China heavily censors any material that may not be compliant with its policies or is deemed potentially divisive or critical of its policies or leaders.

The book "Chongzhen: The Diligent Emperor of a Fallen Dynasty" was recalled on Oct. 16, due to "printing problems", its publisher, Dook Media Group, said in an online notice.

Reuters could not immediately verify the notice, and the publisher did not immediately respond to a request for comment.

Censors have also scrubbed all screenshots of comments circulating online that likened the emperor to Xi, who began this year a precedent-breaking third term as president.

Chongzhen, whose reign ended with his suicide in 1644, was noted by historians for his diligence as much as his paranoia, including the constant questioning of his subjects' loyalty.

The censorship was likely because of online parallels drawn between the ailing Chongzhen's rule and perceived governance mistakes by Xi, from last year's strict zero-COVID lockdowns and protests to the current economic slowdown, said Srikanth Kondapalli, a professor of Chinese studies at Jawaharlal Nehru University in New Delhi.

"Using historical allusion and double entendre has become a way for the Chinese to work around strict censorship," he said.

Several Chinese readers shared images of the book cover on their Weibo social media accounts, including words in bold critical of the emperor such as, "Bad moves one after another, the more diligent (Chongzhen was), the more the kingdom died".

The shared images also included the book's cover, which showed Chongzhen's name overlaid with a red noose.

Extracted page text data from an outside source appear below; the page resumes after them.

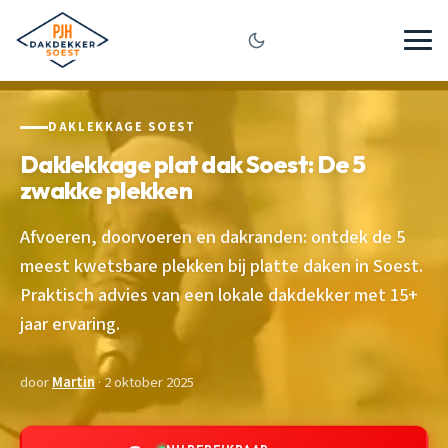
DAKLEKKAGE SOEST
Daklekkage plat dak Soest: De 5
zwakke plekken
Afvoeren, doorvoeren en dakranden: ontdek de 5
meest kwetsbare plekken bij platte daken in Soest.
Praktisch advies van een lokale dakdekker met 15+
jaar ervaring.
door
Martin
· 2 oktober 2025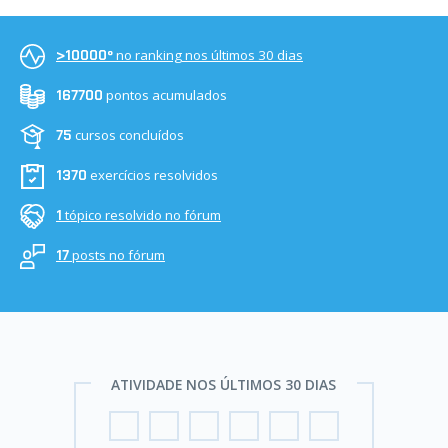
no ranking nos últimos 30 dias
>10000º
pontos acumulados
167700
cursos concluídos
75
exercícios resolvidos
1370
tópico resolvido no fórum
1
posts no fórum
17
ATIVIDADE NOS ÚLTIMOS 30 DIAS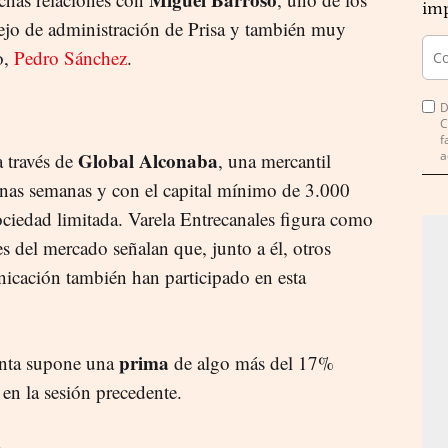
imp
jo de administración de Prisa y también muy
o,
Pedro Sánchez
.
D
C
f
Global Alconaba
a
a través de
, una mercantil
unas semanas y con el capital mínimo de 3.000
ociedad limitada. Varela Entrecanales figura como
s del mercado señalan que, junto a él, otros
icación también han participado en esta
prima
enta supone una
de algo más del 17%
a en la sesión precedente.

One other blurb on the cover read: "paranoid and mercurial".

The book is currently not available online. Searches for the title on Weibo yielded no results. The name of the author, Chen Wutong, who died this year, was also censored on Weibo.

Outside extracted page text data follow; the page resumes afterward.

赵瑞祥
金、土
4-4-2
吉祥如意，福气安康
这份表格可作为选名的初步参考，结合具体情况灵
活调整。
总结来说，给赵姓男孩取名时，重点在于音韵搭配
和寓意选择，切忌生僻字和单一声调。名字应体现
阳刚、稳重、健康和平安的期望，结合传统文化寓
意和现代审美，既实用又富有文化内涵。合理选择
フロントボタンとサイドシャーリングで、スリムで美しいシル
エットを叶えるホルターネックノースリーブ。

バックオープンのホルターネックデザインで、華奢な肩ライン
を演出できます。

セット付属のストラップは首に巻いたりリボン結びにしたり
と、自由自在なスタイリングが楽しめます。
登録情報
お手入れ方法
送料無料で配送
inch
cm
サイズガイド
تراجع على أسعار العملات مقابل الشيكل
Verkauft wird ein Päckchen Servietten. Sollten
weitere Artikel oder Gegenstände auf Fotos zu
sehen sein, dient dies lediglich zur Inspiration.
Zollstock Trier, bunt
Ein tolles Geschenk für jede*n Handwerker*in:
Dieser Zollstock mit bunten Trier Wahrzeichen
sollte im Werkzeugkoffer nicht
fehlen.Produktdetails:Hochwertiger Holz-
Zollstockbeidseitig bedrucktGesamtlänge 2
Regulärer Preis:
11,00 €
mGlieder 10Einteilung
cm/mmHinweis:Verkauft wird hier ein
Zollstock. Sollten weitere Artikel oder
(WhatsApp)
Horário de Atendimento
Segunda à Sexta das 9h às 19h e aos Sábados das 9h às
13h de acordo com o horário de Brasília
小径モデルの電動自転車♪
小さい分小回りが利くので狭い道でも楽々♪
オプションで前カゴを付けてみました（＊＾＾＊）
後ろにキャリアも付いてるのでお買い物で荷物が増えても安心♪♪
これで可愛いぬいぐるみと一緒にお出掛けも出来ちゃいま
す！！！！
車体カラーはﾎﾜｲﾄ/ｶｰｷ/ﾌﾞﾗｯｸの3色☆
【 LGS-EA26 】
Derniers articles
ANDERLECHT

Published on Sept. 1, the book was a reprint of a 2016 text that had a different cover and title.

In a recently released biography of the world's richest man, Elon Musk, by Walter Isaacson, phrases such as "This is fascism", which could be perceived as critical of China's recent zero COVID policies championed by Xi, were obscured in white.

In the past, pictures of Winnie the Pooh, an internet meme that played on Xi's supposed likeness to the rotund cartoon bear, have also been scrubbed from the Chinese internet.